Молодка разжимает ладонь, где лежит горстка серебряных монеток.
— Вот, возьми. Да не обмани — и вощанку дай, и коренье.
Скоморох ловко, щепотью схватывает монетки, и они в один миг неведомо куда исчезают из его пальцев, словно улетучиваются, а вместо них, так же неведомо откуда, появляется кожаная ладанка.
— Поди ты, притча и порча, на пуст лес, на сухое пеньё и гнилое колодьё, — совершает он над ней заговор и, ритуально дунув на неё, кладёт женщине в ладонь. Потом, шмыгнув рукой куда-то в свои одёжки, достаёт темноватый, засохший корешок. — Когда разрешишься от бремени, съешь его, — указует он, а глаза его так и рыщут по ней, так и рыщут, словно отыскивают какую-то щёлочку, чтоб заглянуть куда-то поглубже — туда, где таится её самое сокровенное.
— Ох, да что зыркаешь-то? Ажно нутро всё сжимается от твоего зырканья. Нешто на чужую жену так-то зыркают?
— Эк и дуры вы, бабы, — смеётся скоморох. — Одно у вас на уме! Да не боись: мне твоейные заразы[112] нипочём не нужны. Я об ином думаю... Сдаётся мне, что у тебя, молодица-голубица, ещё есть нужда...
— Ох, да какая же? — пугается молодка.
— Мужней-то давно стала?
— Ох, давно... Почитай уж четыре годочка.
— А зарода всё не было?
— Ох, всё не было...
— А мужа-то милуешь?
— Ох, милую...
— Не скупишься?
— Ох, не скуплюсь...
— А он тебя милует?
— Милует, — вздыхает молодка, — да не шибко.
— Восе и нужда. Гляди сюда: восе трава, зовётся какуй. Растёт по березникам, синя, а иная пестра, а корень, вишь-ка, надвое: одно — мужичок, а другое — женочка. Коли муж жены не любит, надобно дать женочку — станет любить. А женочка, вишь-ка, смугла. А коли жена мужа не любит, надобно дать мужичка. А мужичок, вишь-ка, бел. Тебе женочка потребна.
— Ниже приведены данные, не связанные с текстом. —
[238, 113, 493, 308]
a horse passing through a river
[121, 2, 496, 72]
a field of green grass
— Да у меня... Ох, Господи! Денег-то у меня нет более, — чуть ли не до слёз огорчается молодка.
— Перстень у тебя, гляжу, серебрян да бирюза в ём... Не больно добрая, однако возьму, так и быть.
Молодка, не раздумывая, стаскивает перстень с пальца: она ведь женщина, а женщина со счастьем не торгуется.
Утро — самая толочливая пора на торгу. Утро — это прилив. Бесконечные людские потоки накатываются и накатываются на торговую площадь, как вода в половодье. Они заполняют все ближние улицы — Варварку, Ильинку, Никольскую, захлёстывают Зарядье, растекаются по всему Китай-городу и, только дойдя до его стен, останавливаются перед ними как перед запрудой. И несколько часов кряду, не утихая, это огромное людское море бурлит и волнуется, вбирая в себя всё новые и новые потоки, и кажется, что оно вот-вот сокрушит сдерживающую его преграду и разметнётся ещё шире, заполонив весь город, но в самый последний момент какая-то сила усмиряет его, напор его ослабевает, и оно начинает медленно, поначалу еле заметно, а потом всё быстрей и всё зримей отступать, откатываться назад. Это — отлив. Время — к полудню, к обеду, и большая часть покупателей, сделав или не сделав свои покупки, покидает торг, торопится домой... Новые явятся сюда не раньше, чем закончится послеобеденный опочив, отказаться от которого горожанина может заставить разве что стихийное бедствие, и торг, избавившись от своей избыточной силы, которую унесла с собой отхлынувшая волна, временно притихает. Меньше слышно теперь и лихих зазываний, и всесветной божбы, и тягучих, настойчивых споров торгующихся: все теперь — и продающие, и покупающие — как по какому-то тайному уговору вдруг умеряют свой пыл и перестают наседать друг на друга, словно для того, чтоб перевести дух перед новой схваткой, которая неизбежно продолжится после полудня. Всё теперь пущено на самотёк и движется в основном силой разгона, который был набран за утренние часы, а если подталкивание и продолжается, то без прежней завзятости, с ленцою, впрохвал... Теперь торг напоминает изрядно потрудившегося человека, который позволил себе расслабиться, передохнуть, и эта расслабленность, эта короткая передышка явно приятна ему и необходима, потому что, помимо того главного, чем торг живёт повседневно, есть у него и нечто своё, сугубое, присное — заботы, потребности, прихоти самого торгового человека.